TEXTO DE LEITURA |
SOBRE
O CULTO DO PRECIOSÍSSIMO SANGUE
DE NOSSO SENHOR JESUS CRISTO
AOS VENERÁVEIS
IRMÃOS PATRIARCAS, PRIMAZES, ARCEBISPOS, BISPOS E OUTROS ORDINÁRIOS DO LUGAR
EM PAZ E COMUNHÃO
COM A SÉ APOSTÓLICA
Veneráveis
Irmãos, saudação e Bênção Apostólica
1. Desde os
primeiros meses do nosso serviço pontifício aconteceu-nos muitas vezes – e
não raro a palavra foi precursora ansiosa e inocente do nosso próprio sentir
– convidar os fiéis, em matéria de devoção viva e cotidiana, a se volverem
com ardente fervor para a expressão divina da misericórdia do Senhor sobre
as almas individuais, sobre a sua Igreja santa e sobre o mundo inteiro, dos
quais todos Jesus continua sendo o Redentor e o Salvador. Queremos dizer a
devoção ao Preciosíssimo Sangue.
2. Esta devoção
foi-nos instilada no próprio ambiente doméstico em que floresceu a nossa
infância, e sempre recordamos com viva emoção a recitação das ladainhas do
Preciosíssimo Sangue que os nossos velhos pais faziam no mês de Julho.
3. Lembrados da
salutar exortação do Apóstolo: "Estai atentos a vós mesmos e a todo o
rebanho: nele o Espírito Santo vos constituiu guardiães, para apascentardes
a Igreja de Deus, que ele adquiriu para si pelo sangue de seu próprio Filho"

DADOS FORNECIDOS |
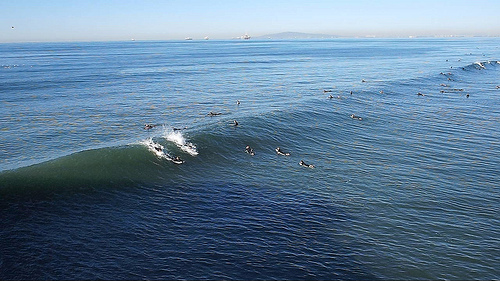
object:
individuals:
[243, 144, 256, 156]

CONJUNTO DE TAREFAS |
1) Como fica em inglês esta frase da carta sobre o culto do Preciosíssimo Sangue: "Esta devoção foi-nos instilada no próprio ambiente doméstico em que floresceu a nossa infância, e sempre recordamos com viva emoção a recitação das ladainhas do Preciosíssimo Sangue que os nossos velhos pais faziam no mês de Julho."?
2) Como você prosseguiria a carta sobre o culto do Preciosíssimo Sangue a partir do ponto em que ela para?

RESPOSTAS EM ORDEM |
1) This devotion was instilled in us in the very home environment in which our childhood flourished, and we always remember with deep emotion the recitation of the litanies of the Most Precious Blood that our elderly parents used to say in the month of July.

2)
(At 20,28), cremos, ó Veneráveis Irmãos, que entre as solicitudes do
nosso universal ministério pastoral, depois da vigilância sobre a sã
doutrina deve ter um lugar privilegiado aquela que diz respeito ao recto
desenvolvimento e ao incremento da piedade religiosa, nas manifestações do
culto litúrgico e privado. Parece-nos, portanto, particularmente oportuno
chamar a atenção dos nossos dilectos filhos para o nexo indissolúvel que
deve unir as duas devoções, já tão difundidas no seio do povo cristão, isto
é, o Santíssimo Nome de Jesus e o seu sacratíssimo Coração, aquela que
pretende honrar o Sangue Preciosíssimo do Verbo encarnado, "derramado por
muitos em remissão dos pecados" (cf. Mt 26,28).
4. Com efeito, se é de suma
importância que entre o Credo católico e a acção litúrgica da Igreja reine
uma salutar harmonia, visto que "a norma do acreditar define a norma de
rezar",
e nunca sejam consentidas formas de culto que não brotem das fontes
puríssimas da verdadeira fé, é justo, outrossim, que floresça harmonia
semelhante entre as várias devoções, de modo que não haja contraste ou
dissociação entre as que são consideradas como fundamentais e mais
santificantes, e que, ao mesmo tempo, sobre as devoções pessoais e
secundárias tenham o primado na estima e na prática aquelas que melhor
realizam a economia da salvação universal operada pelo "único mediador entre
Deus e os homens, Cristo Jesus homem, aquele que deu a si mesmo em resgate
por todos" (1Tm 2,5-6). Movendo-se nesta atmosfera de recta fé e de
sã piedade, os féis estão seguros de sentir com a Igreja, ou seja de viverem
em comunhão de oração e de caridade com Jesus Cristo, fundador e
sumo-sacerdote dessa sublime religião que dele recebe, com o nome, toda a
sua dignidade e valor.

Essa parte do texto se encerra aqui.